Quedamos de vernos para comer en el hotel Del Prado en la ciudad de México, poco a poco fuimos llegando, algunos un poco tarde, digamos que el tráfico de esa metrópoli es capaz de burlar hasta aplicaciones como el Waze, no importó, estábamos los que habíamos confirmado, faltaron otros, es difícil conciliar las agendas de las personas, pero aunque no fueron, sin duda estuvieron ahí.
Nos trasladamos a casa de Pedro y Gloria, en realidad a la de su madre en la colonia Santa María la Rivera, la calle de Nonoalco me pareció mas pequeña que hace 45 años, apenas llegamos, fui a buscar aquel pasillo donde jugábamos cuando niños, un espacio de tal vez un metro de ancho por seis o siete de largo era nuestro campo de futbol, si, en siete metros cuadrados éramos capaces de desarrollar los partidos mas emocionantes de la liga, jugábamos siempre que podíamos, cerré los ojos y rememoré aquellas imágenes de todos corriendo, gritando, pateando, celebrando; viviendo plenamente esos nuestros primeros años de convivencia con personas que no eran parte de nuestras familias, que teníamos tal vez diferente tipo de sangre, diferentes padres, diferente historia familiar, diferente ADN.
A esa edad difícilmente podríamos haber imaginado que seguiríamos acompañándonos toda nuestra vida, que privilegio.
Nos reunimos en la sala, esa misma que también fue salón de tareas, de fiestas, de baile, todos en esa época aprendíamos torpemente a movernos al ritmo de los setentas, a conocer a nuestras primeras novias, a enamorarnos y desenamorarnos. Algunos lograron tal porte y maestría en esas lides, que se convirtieron en chambelanes y no dudo que en novios de al menos un ciento de quinceañeras de ese barrio y otros cercanos; otros, que aún en este tiempo no adquirimos esa habilidad, hacíamos nuestro mejor esfuerzo y al vernos en algún espejo, el rostro que se reflejaba era el de Danny Zuco o Tony Manero, personajes que interpretó Travolta en películas de culto para esa generación.

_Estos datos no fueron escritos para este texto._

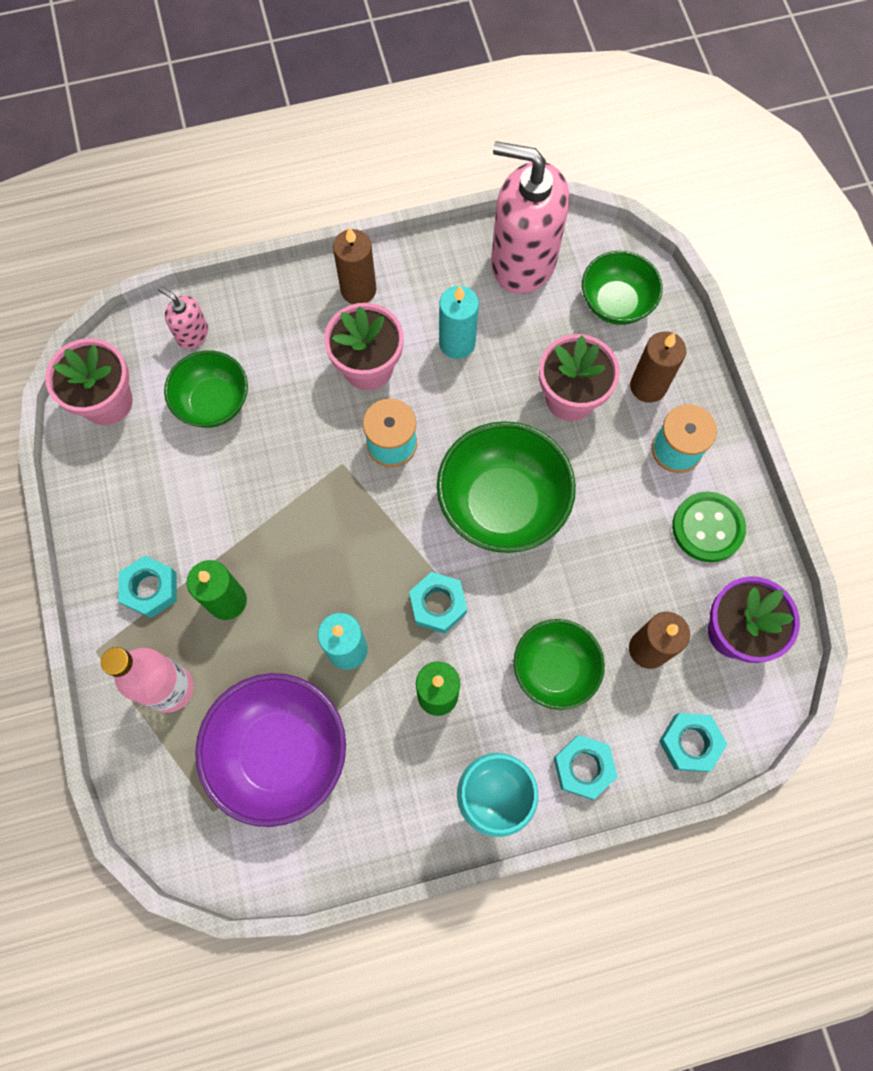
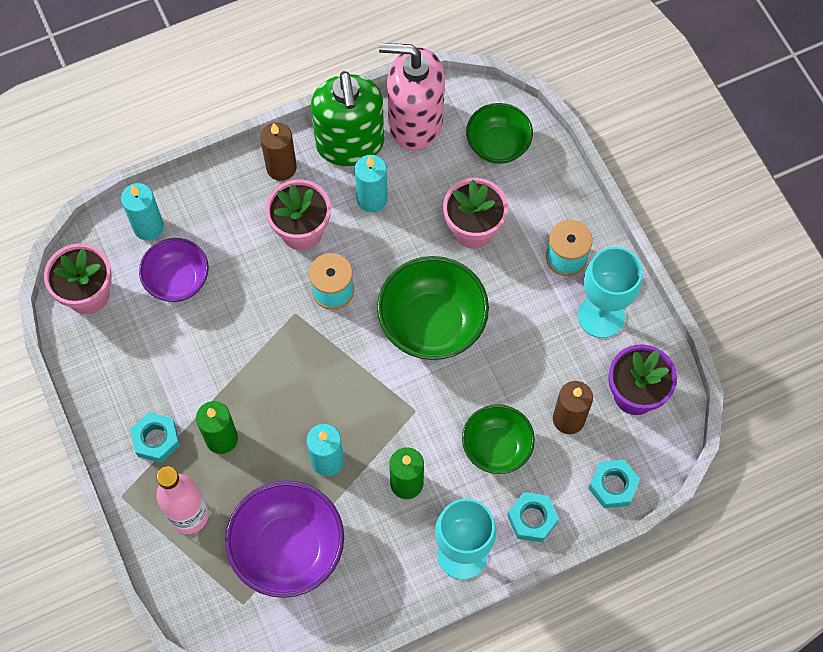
camera: 10 degrees left, 5 degrees down
(192, 334) = (148, 227): pink soap dispenser -> turquoise candle
(213, 402) = (178, 280): green bowl -> purple bowl
(437, 604) = (394, 413): turquoise nut -> none
(443, 275) = (350, 144): none -> green soap dispenser
(648, 386) = (535, 210): brown candle -> none
(707, 528) = (601, 316): green button -> turquoise goblet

Ahora, reunidos alrededor de esa misma sala, vivo una especie de regresión en el tiempo, dejo de ver barbas y cabezas con pelo blanco o de plano ausencia del mismo y las sustituyo por los rostros de los niños que decidimos, sin saberlo, convertirnos en hermanos para toda la vida.
Le cuento a la familia una historia de enamoramiento donde mi motocicleta casi se volvió el personaje principal, a uno de mis hermanos le gustó tanto que prometió comprar una moto, no importa dónde te lleve le digo, lo que vale la pena es disfrutar el camino.
Bebemos, charlamos y nos ponemos al tanto en nuestras vidas, reímos, algunos hacemos alguna confesión con el mejor grupo de terapeutas de este y de cualquier tiempo, los amigos.